Sharing a credit card can make it easier to manage shared expenses or to give another person access to a spending method. With a joint credit card, both people can make charges to the credit card, and the card's history is included on both people's credit reports. Both people are also equally liable for credit card payments, no matter who made the purchases. When the payments become delinquent, the credit card issuer can go after either cardholder for payment.
If you're thinking about getting a joint credit card with a partner, spouse, or child, knowing the pros and cons will help you decide whether it's a good idea.
- Discuss the pros and cons of having a joint credit card before applying.
- Joint credit cards can be convenient, help out the partner with weaker credit, and make family finances easier to manage.
- However, delinquencies or any other misuse could hurt both people's credit.
- Make sure both people understand the effect a breakup could have on any outstanding credit card balance and your credit history.
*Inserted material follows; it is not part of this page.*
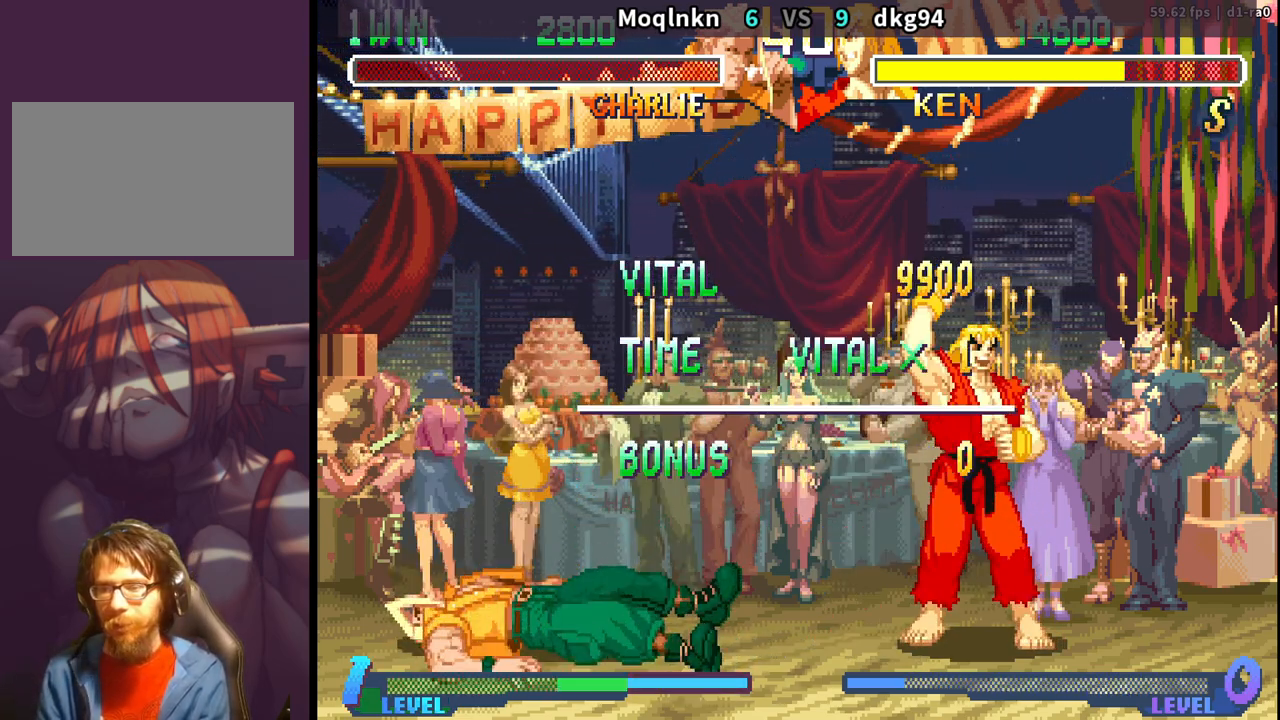
{"buttons": ["LP"], "events": [[33, "LP", "down"], [83, "LP", "up"], [183, "LP", "down"], [233, "LP", "up"], [333, "LP", "down"], [383, "LP", "up"], [467, "LP", "down"]]}
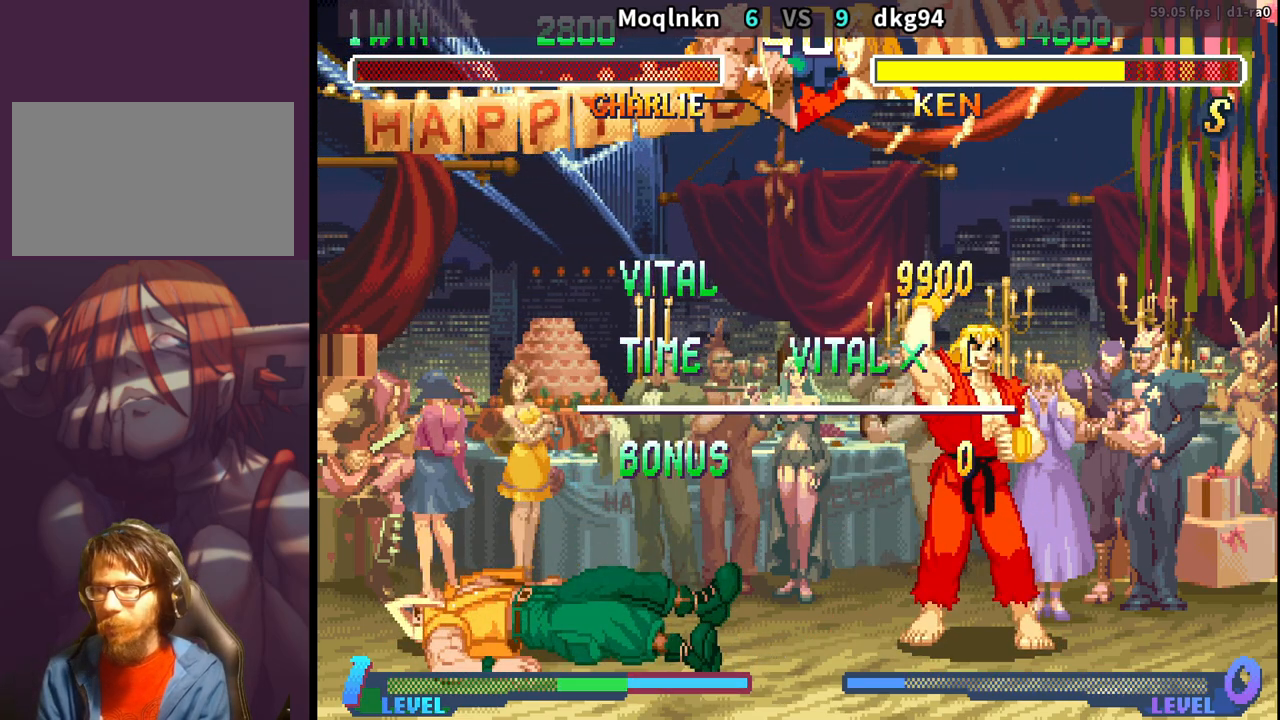
{"buttons": [], "events": [[17, "LP", "up"], [133, "LP", "down"], [167, "LP", "up"], [283, "LP", "down"], [317, "LP", "up"], [450, "LP", "down"], [500, "LP", "up"]]}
Advantages of Joint Credit Cards
Having a joint credit card is beneficial for managing shared expenses, lowering the individual cost of credit, and maximizing rewards.
You share a bill. When you and the other person, your spouse, for example, have one rent, one electricity bill, one cell phone bill, it seems only natural to share a credit card bill. Having one less bill to pay can let you make the most of your income. Plus, when it's time to pay off your debt, you'll have an easier time deciding which card to pay back first.
The other person can achieve better credit. Adding a spouse or family member with bad credit to your credit card can help them get better credit. A spouse with bad credit or thin credit may have trouble getting approved for a credit card on their own. However, having a joint credit card will only benefit both people if the credit card is managed right. That is, the bill is paid on time and the balance is kept low.
One person may qualify for better terms where they otherwise wouldn't. Being added as a joint user might be the only way to get your spouse a credit card, or to get a low-interest rate. This is especially true if one spouse has a bad credit score.
You can share the cost. For credit cards that have an annual fee, sharing a credit card gives you the opportunity to enjoy the perks while splitting the fee. Otherwise, you'd each have to pay separate annual fees, assuming you had the same credit card, increasing the overall cost of credit for your household.
You can earn more rewards. Two people sharing a rewards credit card means double the spending and double the rewards earned. This can be especially beneficial if you're trying to earn a sign-up bonus or max out first-year bonus rewards.
Some credit card issuers no longer offer joint credit cards. Adding an authorized user is an alternative for sharing a credit card.
Disadvantages of Having a Joint Credit Card
There is a downside to having a joint credit card that can't be ignored.
Both people are legally responsible for making the payments. That means the credit card issuer can take legal action against you for charges you might not have made to the credit card. You could even be sued and have your wages garnished if the credit card payment becomes delinquent.
By comparison, authorized users aren't legally responsible for purchases made on the credit card, even if they made the purchases.
Credit card disagreements could cause relationship problems. Sharing a credit card could lead to arguments about each other's spending or payment habits. It's helpful to talk through the semantics of sharing a credit card so you're following the same rules? How much you can each spend? How often will you pay the balance? Will you pay in full?
Breakups or divorce make it hard to manage the credit card. No matter what a divorce decree says, the credit card issuer holds you to the original credit card agreement. So if your ex-spouse isn't paying his or her share of the credit card bills, your credit can still be affected. It's even harder to manage the credit card bill if you sever ties with someone you were dating or even a friend or family member.
One person could use the credit card to hurt the other. It sounds childish, but it happens, often after a breakup. One cardholder could go on a revenge spending splurge, leaving the other cardholder with the bill. If the revenge-seeker already has bad credit, she (or he) has nothing to lose from a maxed-out credit card or a few more late payments.
Late payments hurt both people's credit scores. Since joint credit cards are reported to both individual's credit reports, sharing a credit card can make it tough to shield one person's credit from financial troubles.
Should You Share a Credit Card?
In some cases, it's wiser to keep separate credit cards. Before you make the decision to get a joint credit card, evaluate your reasons for sharing a credit card. Is it to better manage shared finances in a serious relationship? Or is it to monitor and control the other person's spending?